New Mexico signs off on settlements in pay-to-play scandal
ALBUQUERQUE, N.M. (AP) — New Mexico’s State Investment Council has approved settlements in a decade-old scandal that involved politically influenced investment deals using state money.
The Albuquerque Journal reports the council unanimously approved settlements Tuesday with Anthony Correra and his son Marc Correra, who shared in more than $22 million in fees charged to investment firms.
Anthony Correra was a former confident of and unofficial adviser to then Gov. Bill Richardson, a Democrat, and former State Investment Officer Gary Bland.
He agreed to pay $1 million to settle claims that he directed state investments through Bland to firms that paid fees to his son.
Marc Correra agreed to turn over $4.1 million from retirement accounts to a U.S. Bankruptcy Court to be used to settle claims. The settlement also allows $900,000 to be released from an escrow account.
The father and son have both agreed to never conduct business again in New Mexico.
The investment council also approved settlements with Bland and former Richardson political supporter Guy Riordan.

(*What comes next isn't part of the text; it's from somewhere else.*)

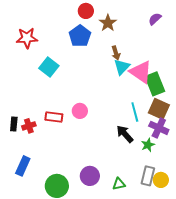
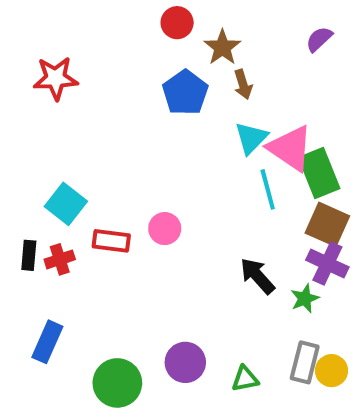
blue pentagon: (80, 36) -> (185, 93), moved
brown arrow: (116, 53) -> (243, 84), moved
cyan square: (49, 67) -> (66, 204), moved
cyan line: (135, 112) -> (268, 189), moved

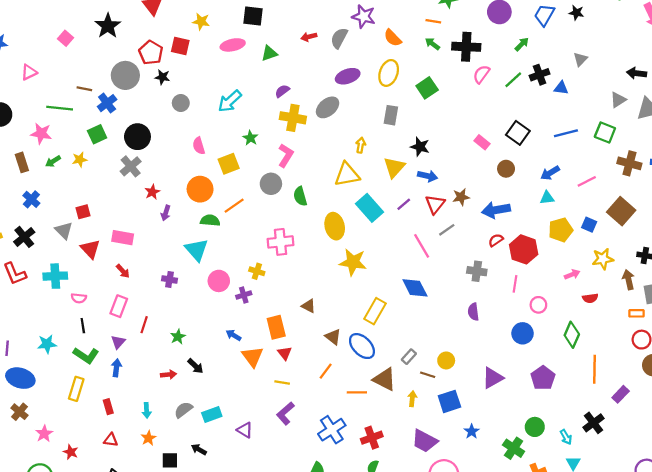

In all, the council has settled more than 20 civil lawsuits against financial firms and individuals for more than $51 million, part of which has to be shared with the private law firm it hired to handle the litigation.
Investment council staff estimates the state will receive between $35 million and $40 million.
The alleged pay-to-play scheme came to light in 2009. No charges were ever filed, but the top federal prosecutor in New Mexico at the time had said a yearlong investigation revealed that pressure from the governor’s office had resulted in the corruption of the procurement process.
The investment council was restructured in 2010 in the wake of the scandal to curb the influence of any governor over investment strategies and the selection of outside money managers.